-------- MATERIAL PROVIDED
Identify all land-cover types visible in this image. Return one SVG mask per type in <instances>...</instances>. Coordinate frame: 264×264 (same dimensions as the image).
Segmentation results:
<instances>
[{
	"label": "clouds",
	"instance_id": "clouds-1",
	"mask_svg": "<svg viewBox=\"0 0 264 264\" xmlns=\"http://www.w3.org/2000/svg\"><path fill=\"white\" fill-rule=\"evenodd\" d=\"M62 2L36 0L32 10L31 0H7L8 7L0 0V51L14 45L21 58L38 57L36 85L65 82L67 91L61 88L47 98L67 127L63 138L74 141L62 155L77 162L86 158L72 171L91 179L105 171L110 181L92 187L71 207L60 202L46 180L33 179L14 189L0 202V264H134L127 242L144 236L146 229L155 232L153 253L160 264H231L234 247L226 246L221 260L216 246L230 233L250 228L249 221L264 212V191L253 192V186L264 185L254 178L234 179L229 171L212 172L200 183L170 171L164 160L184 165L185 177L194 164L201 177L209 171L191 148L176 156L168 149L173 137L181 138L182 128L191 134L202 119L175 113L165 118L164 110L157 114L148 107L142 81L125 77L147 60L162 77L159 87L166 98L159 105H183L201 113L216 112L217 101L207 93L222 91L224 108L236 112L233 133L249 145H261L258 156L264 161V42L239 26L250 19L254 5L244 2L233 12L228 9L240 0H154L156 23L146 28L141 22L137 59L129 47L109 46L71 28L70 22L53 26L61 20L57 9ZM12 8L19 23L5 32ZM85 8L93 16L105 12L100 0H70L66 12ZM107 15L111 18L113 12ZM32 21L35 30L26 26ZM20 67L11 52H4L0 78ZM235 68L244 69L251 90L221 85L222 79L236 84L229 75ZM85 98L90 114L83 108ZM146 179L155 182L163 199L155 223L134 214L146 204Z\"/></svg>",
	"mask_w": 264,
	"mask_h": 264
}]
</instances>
----------------
## WHAT YOU NEED TO DO
Would you reproduce the material above in full, exactly as given?

## REPLY
Identify all land-cover types visible in this image. Return one SVG mask per type in <instances>...</instances>. Coordinate frame: 264×264 (same dimensions as the image).
Segmentation results:
<instances>
[{
	"label": "clouds",
	"instance_id": "clouds-1",
	"mask_svg": "<svg viewBox=\"0 0 264 264\" xmlns=\"http://www.w3.org/2000/svg\"><path fill=\"white\" fill-rule=\"evenodd\" d=\"M62 2L36 0L32 10L31 0H7L8 7L0 0V51L14 45L21 58L38 57L36 85L65 82L67 91L61 88L47 98L67 127L63 138L74 141L62 155L77 162L86 158L72 171L91 179L105 171L110 181L92 187L71 207L60 202L46 180L33 179L14 189L0 202V264H134L127 242L144 236L146 229L155 232L153 253L160 264H231L234 247L226 246L221 260L216 246L230 233L250 228L249 221L264 212V191L253 192V186L264 185L254 178L234 179L229 171L212 172L200 183L170 171L164 160L184 165L185 177L194 164L201 177L209 171L191 148L176 156L168 149L173 137L181 138L182 128L191 134L202 119L175 113L165 118L164 110L157 114L148 107L142 81L125 77L147 60L162 77L159 87L166 98L159 105H183L201 113L216 112L217 101L207 93L222 91L224 108L236 112L233 133L249 145H261L258 156L264 161V42L239 26L250 19L254 5L244 2L233 12L228 9L240 0H154L156 23L146 28L141 22L137 59L129 47L109 46L71 28L70 22L53 26L61 20L57 9ZM12 8L19 23L5 32ZM85 8L93 16L105 12L100 0H70L66 12ZM107 15L111 18L113 12ZM32 21L35 30L26 26ZM20 67L11 52H4L0 78ZM235 68L244 69L251 90L221 85L222 79L236 84L229 75ZM85 98L90 114L83 108ZM146 179L155 182L163 199L155 223L134 214L146 204Z\"/></svg>",
	"mask_w": 264,
	"mask_h": 264
}]
</instances>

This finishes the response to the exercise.